Below is an edited version of the speech I gave at the ITWeb Software Development Management Conference 2015 about organisational clock speed.
How do we build capacity? What do you say when your boss comes to you and says “Fred, we need to double the amount we delivered last year”. What’s normally our first thought? “How many more people do I need in order to double my capacity?” Logically the answer would be double the people?
Of course it’s not as simple as just doubling the amount of staff is it? Unless you have a huge amount of spare time, you’re going to have to delegate a lot of tasks in order to keep the team well managed, so you probably need a team lead kind of person for your current team, and another one for the whole new team you’re creating. Okay, so a bit more than doubling and that’s just the start. When you bring in more people they all come with their own needs and wants. The bigger things get the more complicated they become.
The Mythical Man-Month by Fred Brooks explores how adding software developers to a project doesn’t increase overall productivity. There is an added communication and synchronization overhead to having more developers. From this hypothesis we’ve derived what’s called Brooks’ Law: adding software developers to a late project makes it later. What this means is that you’ll need to more than double your number of staff in order to achieve a doubling of output.

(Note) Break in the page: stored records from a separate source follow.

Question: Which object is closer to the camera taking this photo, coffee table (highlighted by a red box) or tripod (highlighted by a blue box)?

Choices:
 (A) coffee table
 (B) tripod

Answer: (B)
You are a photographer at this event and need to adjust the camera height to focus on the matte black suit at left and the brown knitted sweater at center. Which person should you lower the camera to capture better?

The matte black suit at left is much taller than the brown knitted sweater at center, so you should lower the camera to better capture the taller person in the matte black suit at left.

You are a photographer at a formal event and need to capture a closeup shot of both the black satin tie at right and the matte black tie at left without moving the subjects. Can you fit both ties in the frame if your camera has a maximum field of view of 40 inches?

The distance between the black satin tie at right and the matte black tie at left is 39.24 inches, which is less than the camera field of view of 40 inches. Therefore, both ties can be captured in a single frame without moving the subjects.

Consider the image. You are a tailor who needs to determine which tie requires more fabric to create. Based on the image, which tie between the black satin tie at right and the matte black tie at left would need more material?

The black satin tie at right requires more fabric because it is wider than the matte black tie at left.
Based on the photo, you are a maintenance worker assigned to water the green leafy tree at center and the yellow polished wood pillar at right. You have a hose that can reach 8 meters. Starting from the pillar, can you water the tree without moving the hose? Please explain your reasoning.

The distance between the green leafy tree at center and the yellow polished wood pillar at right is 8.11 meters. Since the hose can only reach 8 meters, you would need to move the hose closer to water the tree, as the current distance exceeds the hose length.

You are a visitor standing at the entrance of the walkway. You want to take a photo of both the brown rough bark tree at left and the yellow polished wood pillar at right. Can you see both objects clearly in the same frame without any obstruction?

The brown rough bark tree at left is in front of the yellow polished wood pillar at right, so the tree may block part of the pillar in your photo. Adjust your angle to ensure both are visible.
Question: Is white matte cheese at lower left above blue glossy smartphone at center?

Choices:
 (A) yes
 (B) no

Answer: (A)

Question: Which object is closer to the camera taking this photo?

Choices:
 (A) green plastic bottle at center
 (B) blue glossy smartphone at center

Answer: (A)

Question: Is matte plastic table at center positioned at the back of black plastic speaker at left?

Gordon Moore, from Intel, observed that the number of transistors in a dense integrated circuit like a CPU doubles every 2 years. Put simply computers double their performance every 2 years. But lately they’ve had to do some pretty clever tricks to achieve that performance, and currently the state of the art is multi-core CPUs. The problem is that CPUs also suffer from a variant of Brooks Law. Adding an extra CPU to a single CPU does not double performance. There’s synchronisation that needs to be done, locks are needed for shared resources, all this puts in place an overhead that gets worse as you increase the number of CPUs.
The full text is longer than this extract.